Trimethyllysine dioxygenase, mitochondrial is an enzyme that in humans is encoded by the TMLHE gene in chromosome X. Mutations in the TMLHE gene resulting in carnitine biosynthesis disruption have been associated with autism symptoms.

Structure 

The TMHLE gene is located at the extreme end of the Xq28 region with high genomic instability, and encodes a protein trimethyllysine dioxygenase, a, Fe2+ and 2-oxoglytarate dependent non-heme-ferrous iron hydrolase localized to the mitochondrial matrix.

Function 
The trimethyllysine dioxygenase enzyme catalyzes the first step in the carnitine biosynthesis pathway, which is part of amine biosynthesis. Carnitine is a molecule that play an essential role in the transport of activated fatty acids across the inner mitochondrial membrane where they are metabolized. The encoded protein converts trimethyllysine into hydroxytrimethyllysine with the reaction (EC 1.14.11.8):

N6,N6,N(6)-trimethyl-L-lysine + 2-oxoglutarate + O2 = 3-hydroxy-N6,N6,N(6)-trimethyl-L-lysine + succinate + CO2.

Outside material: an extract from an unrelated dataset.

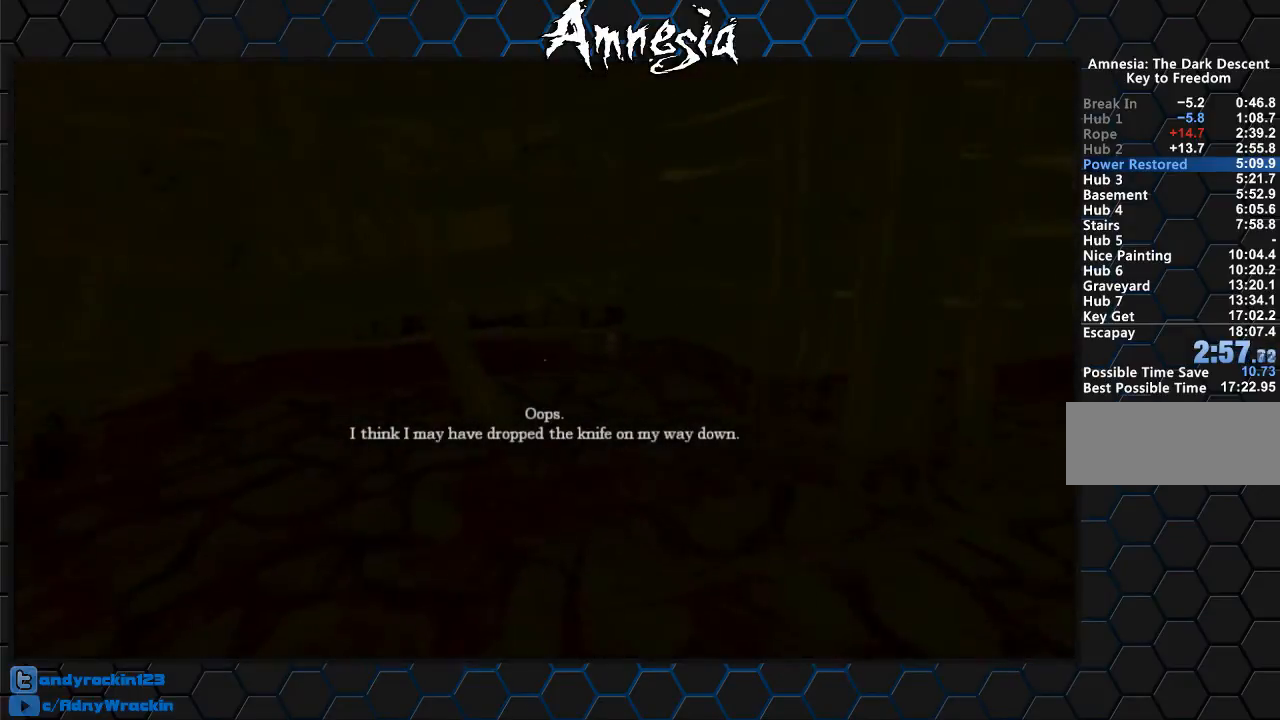
{"keys": ["shift", "w"], "mouse": ["wheel_up"], "events": [[384, "mouse_wheel_up", "down"]]}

and requires iron and L-ascorbate as co-factors.

Clinical significance 

Mutations in the TMLHE gene cause epsilon-trimethyllysine hydroxylase deficiency (TMLHED), an inborn error of metabolism in carnitine biosynthesis, which may increase the risks of developing neurodevelopmental disorders, autism-related behaviors, and autism spectrum disorders.

Interactions 
TMLHE has been shown to have 14 binary protein-protein interactions including 12 co-complex interactions. TMLHE appears to interact with SUGCT.